*** Opening SUPPLIED TEXT ***
Cap state spending: the next new wave?
| LOS ANGELES
Pumped up in part by the public-relations offensive of a former bodybuilder - California Gov. Arnold Schwarzenegger - an initiative may be muscling its way back to the top of statehouse agendas: spending caps.
The idea: keep state governments from spending more than they take in. Known as TEL (tax and expenditure limitation), it has moved front and center in California, which will vote on the measure this fall, and in Ohio, which is considering doing so. Maine and Oregon are preparing initiatives for 2006. Conservative groups are poised to follow suit in 20 other states.
Some national observers see this as the beginning of a grass-roots rebellion remarkably similar to the tax-revolt brushfire that swept through California, Massachusetts, and other states 20 years ago. That movement limited how much states could tax. This one aims to curb how much they spend.
"There are all kinds of renewed focus on the public dollar in several states because people are being hit with all kinds of changes from population to industry and jobs, which affect budgets all the way down to the local level," says Bert Waisanen, a senior policy specialist for the National Conference of State Legislatures (NCSL). Twenty-three states already have spending limits, four have tax limits, and three have both.
Although state revenue performance has been improving in recent months, budget shortfalls are widespread in nearly half the states. That is prompting calls to create ways to buffer programs and services from the dramatic ups and downs of tax income tied to economic spikes.
The new impetus comes more from citizens than legislatures. Although Georgia, Missouri, Tennessee, and Wisconsin have seen significant lawmaker support for such measures, 23 other state legislatures have raised the issue, and then done nothing.
*** Closing SUPPLIED TEXT ***
*** Opening MATERIAL SHOWN ***
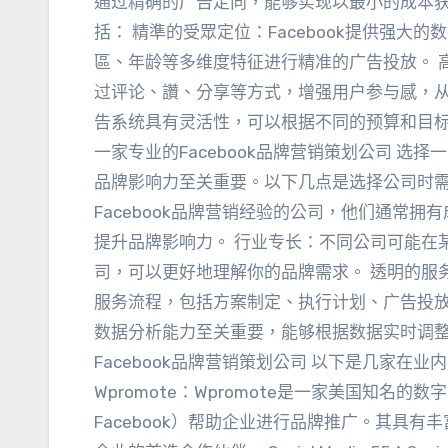
通过精确的广告定向
，
能够实现以最小的成本
括
： 精準的受眾定位：
Facebook提供强大
區、
年龄等多维度特征进行精准的广告投放
。
过评论
、讚、
分享等方式
，
增强用户参与感
，
告系统具有灵活性
，
可以根据不同的预算和目
一家专业的Facebook品牌营销策划公司 选择一
品牌影响力至关重要
。
以下几点是选择公司时
Facebook品牌营销经验的公司
，
他们通常拥有
提升品牌影响力
。
行业专长
：
不同公司可能在
司
，
可以更好地理解你的品牌需求
。
透明的服
服务流程
，
包括方案制定
、
执行计划
、
广告投
数据分析能力至关重要
，
能够根据数据实时调
Facebook品牌营销策划公司 以下是几家在业
Wpromote
：
Wpromote是一家美国知名的数
Facebook）帮助企业进行品牌推广
。
其具有丰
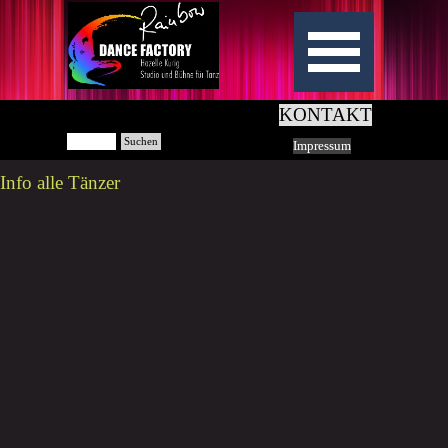
KONTAKT
Suchen
Impressum
Info alle Tänzer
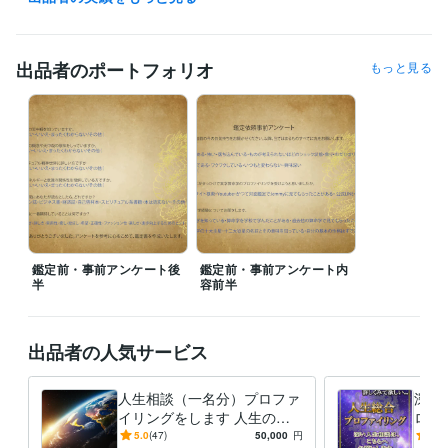
得意分野
占い
自分探し、道開きのヒントを解説すること 
出品者のポートフォリオ
もっと見る
語学力
英語
日常会話レベル
鑑定前・事前アンケート後
鑑定前・事前アンケート内
半
容前半
出品者の人気サービス
人生相談（一名分）プロファ
深い
イリングをします 人生の迷
ロフ
い・モヤモヤ解消をお手伝い
番ご
5.0
(47)
50,000
円
4.9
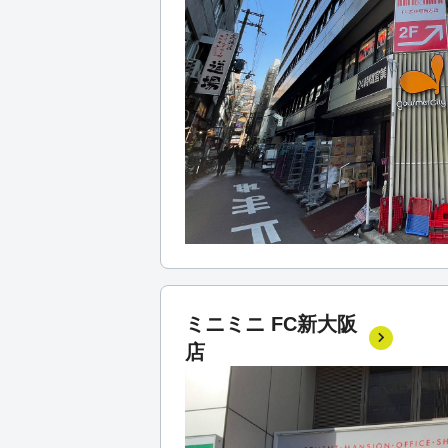
ミニミニ FC新大阪
店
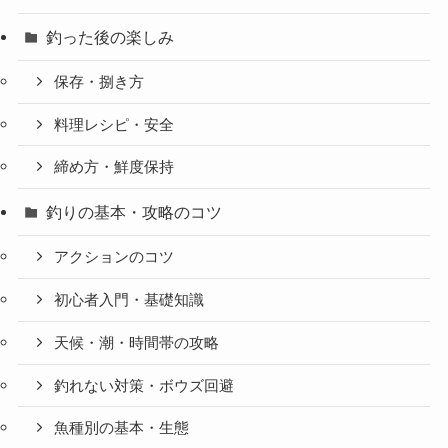
釣った後の楽しみ
保存・捌き方
料理レシピ・安全
締め方・鮮度保持
釣りの基本・攻略のコツ
アクションのコツ
初心者入門・基礎知識
天候・潮・時間帯の攻略
釣れない対策・ボウズ回避
魚種別の基本・生態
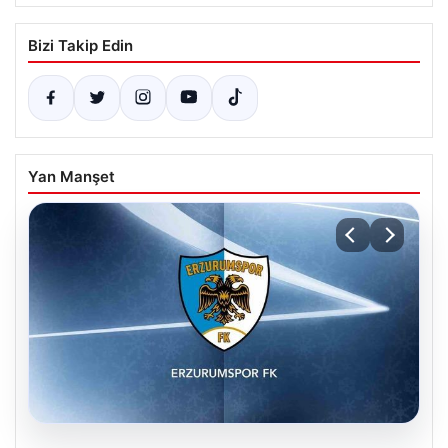
Bizi Takip Edin
Yan Manşet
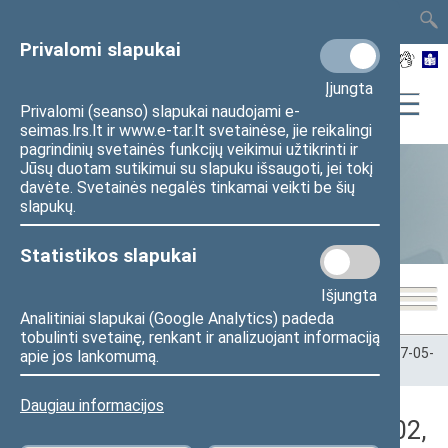
TAIS
TAR
LT
I
EN
Privalomi slapukai
Įjungta
Privalomi (seanso) slapukai naudojami e-
seimas.lrs.lt ir www.e-tar.lt svetainėse, jie reikalingi
pagrindinių svetainės funkcijų veikimui užtikrinti ir
Jūsų duotam sutikimui su slapuku išsaugoti, jei tokį
davėte. Svetainės negalės tinkamai veikti be šių
Statistika
slapukų.
Statistikos slapukai
Išjungta
Analitiniai slapukai (Google Analytics) padeda
tobulinti svetainę, renkant ir analizuojant informaciją
Pradžia
>
Statistika
>
Seimo narių balsavimų rezultatai
>
2017-05-
apie jos lankomumą.
02
>
Rytinis posėdis
Daugiau informacijos
Darbotvarkės klausimas (2017-05-02,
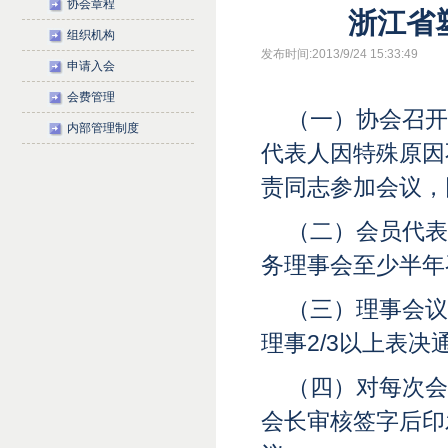
协会章程
浙江省
组织机构
发布时间:2013/9/24 15:33:49
申请入会
会费管理
（一）协会召开
内部管理制度
代表人因特殊原因
责同志参加会议，
（二）会员代表
务理事会至少半年
（三）理事会议
理事2/3以上表决
（四）对每次会
会长审核签字后印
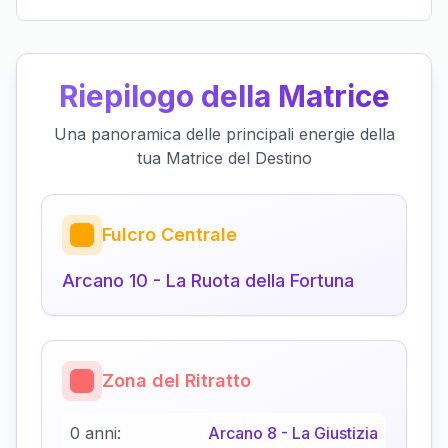
Riepilogo della Matrice
Una panoramica delle principali energie della
tua Matrice del Destino
Fulcro Centrale
Arcano
10
-
La Ruota della Fortuna
Zona del Ritratto
0 anni:
Arcano
8
-
La Giustizia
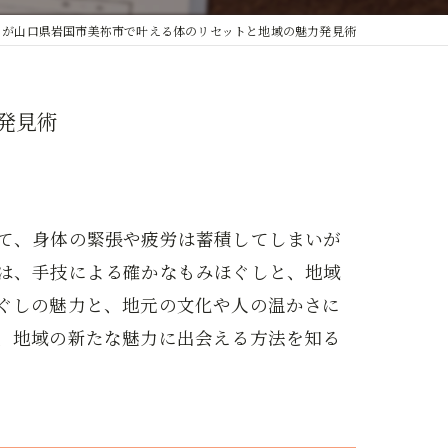
トが山口県岩国市美祢市で叶える体のリセットと地域の魅力発見術
発見術
て、身体の緊張や疲労は蓄積してしまいが
は、手技による確かなもみほぐしと、地域
ぐしの魅力と、地元の文化や人の温かさに
、地域の新たな魅力に出会える方法を知る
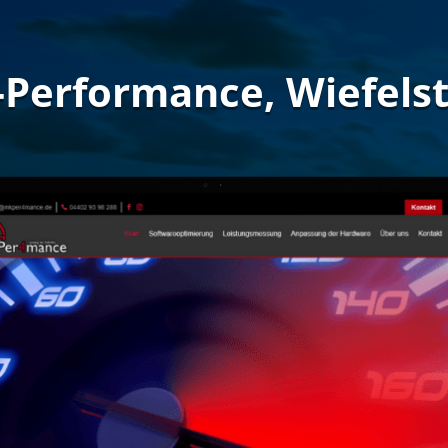
Performance, Wiefels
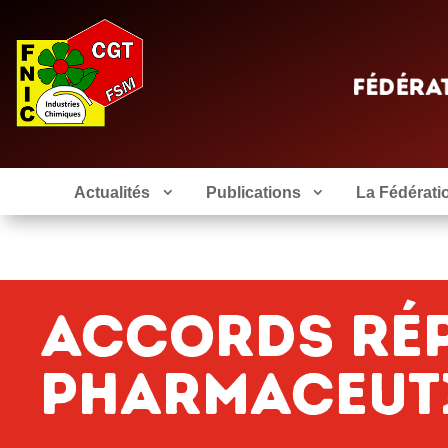
Actualités
Publications
La Fédérati
Accords Ré
Pharmaceut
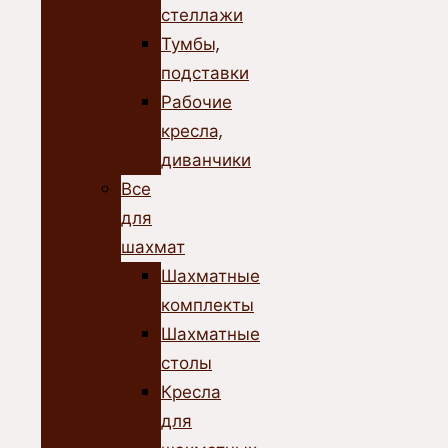
стеллажи
Тумбы,
подставки
Рабочие
кресла,
диванчики
Все
для
шахмат
Шахматные
комплекты
Шахматные
столы
Кресла
для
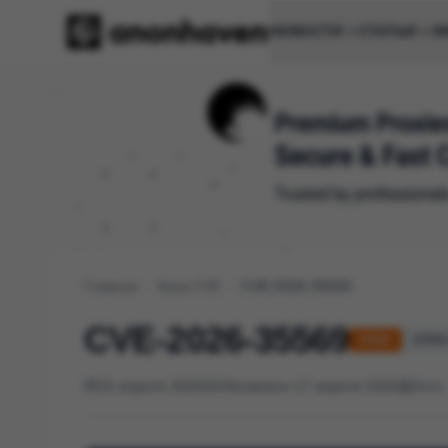
НОВОСТИ
СТАТЬИ
И
Главная
/
База CVE
/
CVE-2026-35569
CVE-2026-35569
HIGH
CVSS 
15 апреля 2026
Обновлено 17 апреля 2026
Meta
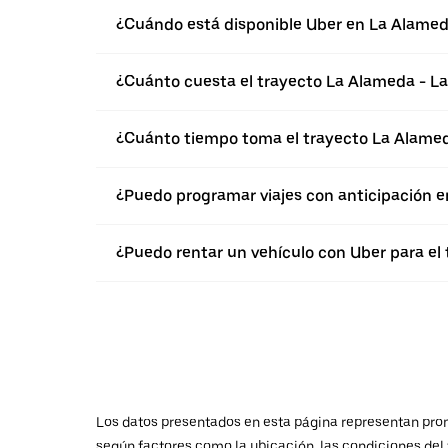
¿Cuándo está disponible Uber en La Alame
¿Cuánto cuesta el trayecto La Alameda - La
¿Cuánto tiempo toma el trayecto La Alamed
¿Puedo programar viajes con anticipación 
¿Puedo rentar un vehículo con Uber para el
Los datos presentados en esta página representan promed
según factores como la ubicación, las condiciones del t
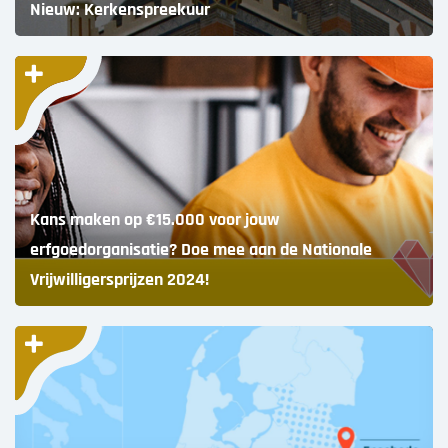
Nieuw: Kerkenspreekuur
Kans maken op €15.000 voor jouw
erfgoedorganisatie? Doe mee aan de Nationale
Vrijwilligersprijzen 2024!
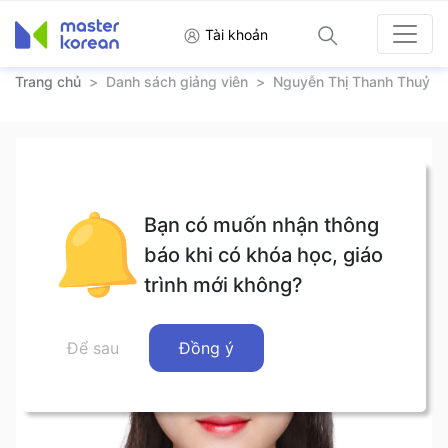
Tài khoản
Trang chủ
>
Danh sách giảng viên
>
Nguyễn Thị Thanh Thuỷ
Bạn có muốn nhận thông
báo khi có khóa học, giáo
trình mới không?
Để sau
Đồng ý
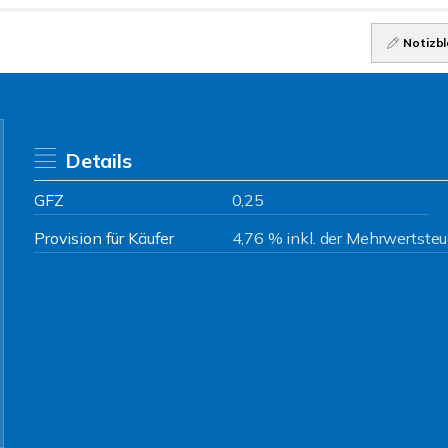
Notizbl
Details
GFZ
0,25
Provision für Käufer
4,76 % inkl. der Mehrwertsteu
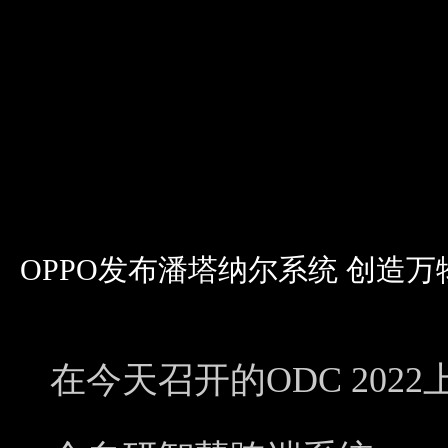
OPPO发布潘塔纳尔系统 创造
在今天召开的ODC 202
*** Closing MATERIAL SHOWN ***
**EXERCISE INSTRUCTIONS:**
Reproduce the passage of the spending caps article from "The idea: keep" to "20 other states.". The data have no connection to the text on state spending caps.

**COMPLETED TASK:**
The idea: keep state governments from spending more than they take in. Known as TEL (tax and expenditure limitation), it has moved front and center in California, which will vote on the measure this fall, and in Ohio, which is considering doing so. Maine and Oregon are preparing initiatives for 2006. Conservative groups are poised to follow suit in 20 other states.